Under the “one country, two systems’’ principle established when Great Britain handed over control of Hong Kong in 1997, the Pearl of the Orient became a Special Administrative Region of China with its own political, economic and judicial systems. This means that Hong Kong retains most of the Western-style freedoms it had under British rule, at least until the handover agreement expires in 2047.
China has gradually increased its political influence in Hong Kong, and Beijing is also responsible for the region’s military defense and diplomatic relations. (The same dual system is followed in Macau, the former Portuguese colony that is China’s other Special Administrative Region.)
Yet most Hong Kong residents still consider themselves Hong Kongers first and Chinese second, even though more than 90 percent of them are ethnically Chinese. Many view mainlanders as backward, unsophisticated people and resent their influx into Hong Kong to shop, buy property and have babies that will automatically get the social benefits of citizenship in one of the world’s financial capitals. (Hong Kongers have their own passports, and travel between Hong Kong and mainland China usually requires a visa.)
In recent years, there have been a number of ugly incidents in which Hong Kongers have gotten into heated arguments with visiting mainlanders over their behavior. One involved a child peeing in the street, which is a common sight in China, and another was triggered by a mainlander eating on the subway, which is forbidden in Hong Kong. Both were captured on homemade videos that went viral and set off Internet debates on the differences between Hong Kongers and mainlanders.
A few years ago, a popular Hong Kong music video derided mainlanders as “locusts’’ with no manners. In 2012, more than 1,000 Hong Kongers protested outside a Dolce & Gabbana store following reports that the luxury retailer was favoring wealthy mainlanders over locals.

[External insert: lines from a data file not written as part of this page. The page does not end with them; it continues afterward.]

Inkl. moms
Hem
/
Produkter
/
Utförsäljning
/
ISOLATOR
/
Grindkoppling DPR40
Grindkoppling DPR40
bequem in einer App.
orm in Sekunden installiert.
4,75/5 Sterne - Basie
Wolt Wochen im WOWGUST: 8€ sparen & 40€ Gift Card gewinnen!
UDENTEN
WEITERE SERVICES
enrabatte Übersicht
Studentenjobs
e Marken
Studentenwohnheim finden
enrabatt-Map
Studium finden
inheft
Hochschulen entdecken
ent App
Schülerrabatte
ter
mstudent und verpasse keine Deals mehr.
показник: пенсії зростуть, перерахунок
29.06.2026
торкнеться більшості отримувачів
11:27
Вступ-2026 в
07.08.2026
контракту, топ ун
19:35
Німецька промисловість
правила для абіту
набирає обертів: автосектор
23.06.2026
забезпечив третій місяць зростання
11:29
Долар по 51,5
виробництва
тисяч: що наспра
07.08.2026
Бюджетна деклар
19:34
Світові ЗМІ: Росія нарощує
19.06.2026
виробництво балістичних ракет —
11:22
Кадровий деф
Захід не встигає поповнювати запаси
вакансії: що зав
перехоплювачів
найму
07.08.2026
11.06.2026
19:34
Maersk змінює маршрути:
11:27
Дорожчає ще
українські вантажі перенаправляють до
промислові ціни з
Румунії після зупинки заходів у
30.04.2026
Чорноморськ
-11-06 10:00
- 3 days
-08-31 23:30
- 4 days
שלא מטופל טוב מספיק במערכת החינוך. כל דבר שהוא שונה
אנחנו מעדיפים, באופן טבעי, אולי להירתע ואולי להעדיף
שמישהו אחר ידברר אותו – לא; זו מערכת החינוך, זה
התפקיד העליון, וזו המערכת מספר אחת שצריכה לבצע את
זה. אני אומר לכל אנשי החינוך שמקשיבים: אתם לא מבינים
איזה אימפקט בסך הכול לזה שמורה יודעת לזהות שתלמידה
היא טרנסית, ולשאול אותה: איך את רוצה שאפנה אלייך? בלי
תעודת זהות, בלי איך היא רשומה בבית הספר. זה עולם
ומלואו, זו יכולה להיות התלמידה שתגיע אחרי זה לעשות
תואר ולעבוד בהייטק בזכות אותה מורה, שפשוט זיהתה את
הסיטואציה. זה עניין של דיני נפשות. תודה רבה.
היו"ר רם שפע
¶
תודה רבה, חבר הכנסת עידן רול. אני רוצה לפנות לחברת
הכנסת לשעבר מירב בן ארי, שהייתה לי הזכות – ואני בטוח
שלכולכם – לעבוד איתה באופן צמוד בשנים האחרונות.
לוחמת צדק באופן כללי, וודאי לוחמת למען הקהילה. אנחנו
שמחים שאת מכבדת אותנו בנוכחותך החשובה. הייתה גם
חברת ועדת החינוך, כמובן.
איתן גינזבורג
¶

The scathing criticism has led to a backlash from the mainland. One prominent Chinese professor accused the critics of being “bastards’’ and “running dogs for British imperialists.’’ Chinese officials and state-run media even attacked the head of a survey that showed a growing resentment of mainlanders by Hong Kong residents.
I’m going to stop in Hong Kong for a few days before flying home next month. It will be interesting to see if I notice any changes from my last visit in 1988, when it was still under British rule. I promise not to pee in the street or eat on the subway.